**** SUPPLIED INFORMATION ****
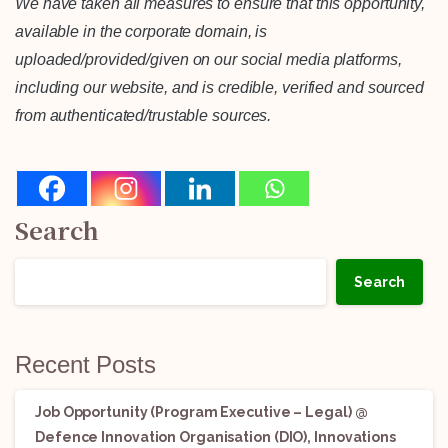
We have taken all measures to ensure that this opportunity,
available in the corporate domain, is
uploaded/provided/given on our social media platforms,
including our website, and is credible, verified and sourced
from authenticated/trustable sources.
Search
Search
Recent Posts
Job Opportunity (Program Executive – Legal) @
Defence Innovation Organisation (DIO), Innovations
****
_TASK OBJECTIVE_. The records above are to be restated word for word, with every picture left out.

_SOLUTION TO THE EXERCISE_.
We have taken all measures to ensure that this opportunity,
available in the corporate domain, is
uploaded/provided/given on our social media platforms,
including our website, and is credible, verified and sourced
from authenticated/trustable sources.
Search
Search
Recent Posts
Job Opportunity (Program Executive – Legal) @
Defence Innovation Organisation (DIO), Innovations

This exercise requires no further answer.